*** EXERCISE DATA Section Begins ***

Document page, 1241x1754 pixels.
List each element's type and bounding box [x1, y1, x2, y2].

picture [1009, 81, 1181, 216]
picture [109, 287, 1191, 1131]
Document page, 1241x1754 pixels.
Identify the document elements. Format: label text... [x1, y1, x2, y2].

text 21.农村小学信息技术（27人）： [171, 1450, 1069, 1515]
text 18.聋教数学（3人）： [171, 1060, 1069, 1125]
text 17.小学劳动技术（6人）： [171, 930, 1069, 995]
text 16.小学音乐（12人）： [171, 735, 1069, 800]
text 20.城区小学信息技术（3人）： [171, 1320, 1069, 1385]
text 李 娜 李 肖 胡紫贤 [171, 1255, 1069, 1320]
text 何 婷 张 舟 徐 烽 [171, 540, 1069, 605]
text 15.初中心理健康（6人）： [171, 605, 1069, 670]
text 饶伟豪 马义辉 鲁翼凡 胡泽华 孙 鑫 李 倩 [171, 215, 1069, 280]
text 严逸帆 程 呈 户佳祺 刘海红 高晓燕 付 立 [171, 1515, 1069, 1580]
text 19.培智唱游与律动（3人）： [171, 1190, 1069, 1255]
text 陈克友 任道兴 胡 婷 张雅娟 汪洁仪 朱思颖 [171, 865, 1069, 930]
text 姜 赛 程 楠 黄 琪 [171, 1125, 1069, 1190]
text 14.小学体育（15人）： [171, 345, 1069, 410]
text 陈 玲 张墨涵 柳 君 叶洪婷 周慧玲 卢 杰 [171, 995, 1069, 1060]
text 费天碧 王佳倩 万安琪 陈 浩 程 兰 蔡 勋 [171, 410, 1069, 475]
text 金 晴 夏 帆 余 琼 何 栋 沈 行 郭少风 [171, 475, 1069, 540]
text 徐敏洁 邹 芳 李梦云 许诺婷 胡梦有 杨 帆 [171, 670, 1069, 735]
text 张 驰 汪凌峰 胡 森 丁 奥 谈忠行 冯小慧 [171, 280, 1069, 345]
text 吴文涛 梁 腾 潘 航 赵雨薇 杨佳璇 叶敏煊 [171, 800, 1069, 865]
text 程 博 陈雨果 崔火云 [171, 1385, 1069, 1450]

*** EXERCISE DATA Section Ends ***

— HOW TO COMPLETE THIS TASK —
Find each line in the records above that contains "picture", and copy it.

— WRITTEN RESPONSE —
picture [1009, 81, 1181, 216]
picture [109, 287, 1191, 1131]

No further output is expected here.